Zu allem anderen hatten wir beide nichts mehr zu sagen.
„Ich weiß.“ Der folgende, direkt in ihre Augen gerichtete Blick war mehr als nur eindringlich und trug eine ganz klare Botschaft. Das ist schließlich mein Schiff. Meine Augenbrauen blieben starr. „Lösen sie mich auf der Brücke ab, sobald sie damit fertig sind, das Schiff von hier aus zu leiten.“
Mit diesen Worten wandte ich mich ab, ließ ihr das PADD, und marschierte unveränderter Laune, aber immerhin verrichteter Dinge dem Türschott entgegen. „Ach, und, Commander?“ Sie blickte mir auf diese bestimmte Art fragend nach, während ich mich halb zu ihr umdrehte, um meine letzten Worte an sie mit einem passenden Blick zu untermalen.
„-Ja, Captain?“
„Eines schönen Tages wird jemand daherkommen, der genauso gut ist wie sie, aber bequemer. Sehen sie zu, dass sie dann einen brillanten Plan zur Hand haben.“ Mit diesen Worten trat ich durch das brav und berechenbar zischende Schott und wandte mich endgültig zum Gehen. „Ich empfehle Luftschleuse Drei. Die liegt gelegentlich im toten Winkel der Überwaschungsanlagen.“
„Ich weiß.“, knirschte ich wissend, dass er es womöglich hörte.

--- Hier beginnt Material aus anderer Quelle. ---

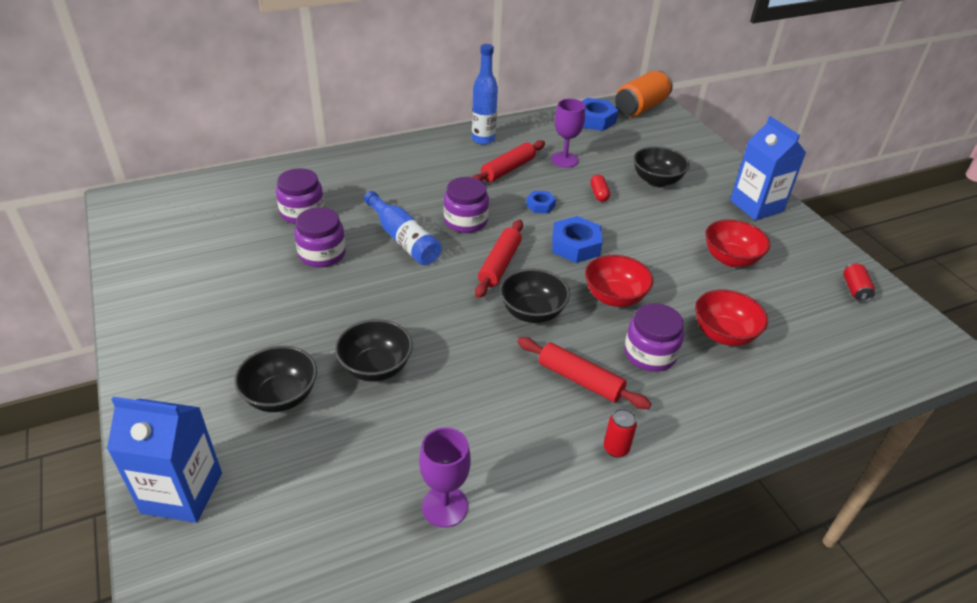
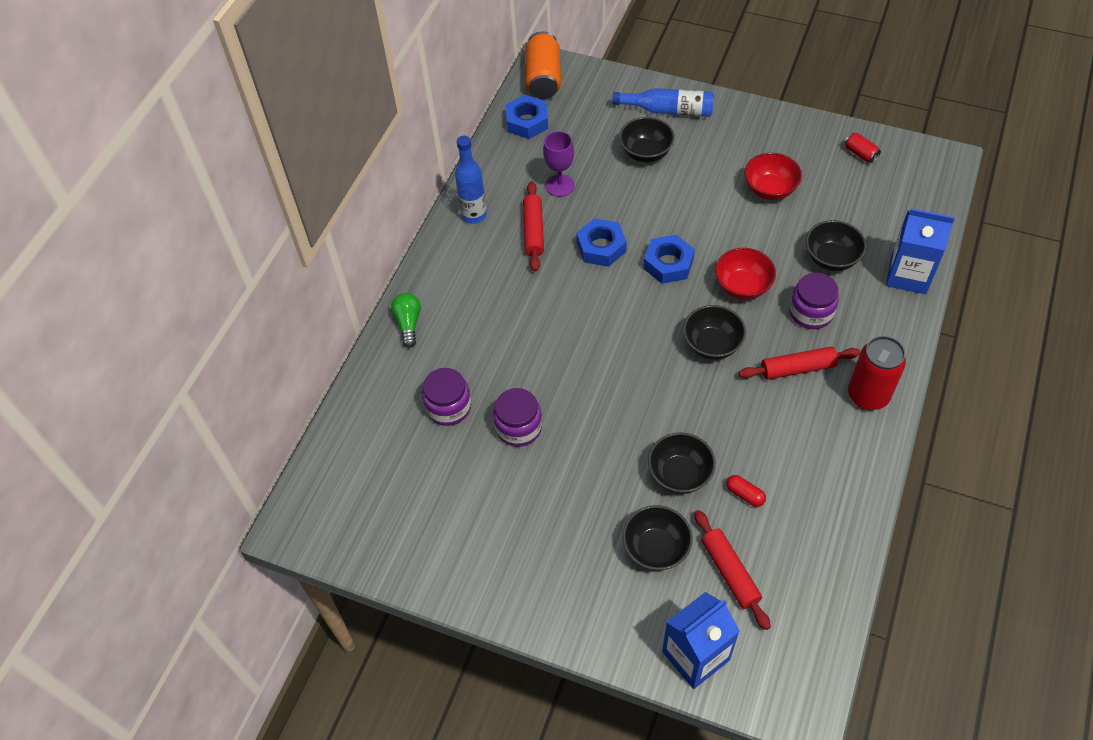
camera: 40 degrees left, 15 degrees up
(354, 160) = (408, 323): none -> green light bulb
(403, 239) = (553, 362): blue bottle -> blue bottle (668, 110)
(445, 506) = (833, 517): purple goblet -> none
(465, 221) = (571, 308): purple jar -> none
(499, 264) = (643, 325): red rolling pin -> red rolling pin (730, 572)
(540, 205) = (601, 247): blue nut -> blue nut, size x1.75
(599, 194) = (625, 200): red capsule -> red capsule (745, 494)
(616, 448) = (868, 395): red can -> red can, size x2.06
(723, 334) = (831, 258): red bowl -> black bowl
(756, 206) = (733, 123): blue carton -> blue carton (908, 275)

In dem Augenblick, da sich die Tür meines Quartieres hinter ihm geschlossen hatte hechtete ich hinter dem Schreibtisch vor und befahl dem Computer wie wahnsinnig sofort alles, was ich in den letzten Tagen auf- und vorbereitet hatte auf den Zugang der Brücke zu legen und überlegte kurz, ob ich es mir bereits wieder erlauben könnte, mich dorthin beamen zu lassen, um den Captain umgehend abzulösen.
Die Erinnerung an Luftschleuse drei verhinderte derartiges und ließ mich stattdessen eine simple Änderung im noch immer geöffneten Schichtplan vornehmen. T`Rish hatte sowieso genug zu tun als dass er es mir nicht übel nehmen würde, wenn ich seine Brückenschicht schlicht und ergreifend löschte. Und wenn war es mir egal.
Als ich das Quartier verließ roch ich die Luft ohne Liliennote. Ich sah noch mal zurück und mir wurde bewusst, dass es noch nicht überwunden war. Der Weg war klar und die Bedingungen so gut sie nur sein konnten. Doch es – ich. Ich würde noch immer Zeit brauchen.
Immer langsam mit den jungen Pferden, Cholain. Noch ist nicht Hopfen und Malz verloren und gut Ding will Weile haben. Bla bla, Counselergerede, bla bla. Halt die Füße still, Weib.
Im nächsten Moment blinkte das PADD in meiner Hand und der Abteilungsbericht von Alexis trudelte ein. Ich überflog ihn und ließ genervt die Schultern hängen, stöhnte und rief den Turbolift.
„Amh an Grant.“
„Ich höre.“, meldete sich die junge Lieutenant und ich wartete ab, bis sich die Türen schlossen.
„Alexis verdammt was soll denn das? Was heißt `stehen unter Beobachtung‘?! Und was glauben Sie, wer Ihre Übungen auswertet?! Haben Sie auf der Akademie nicht beigebracht bekommen wie man einen verdammten Bericht verfasst?! Das ganze nochmal und zwar plötzlich!“
Aber es machte bereits wieder viel mehr Spaß.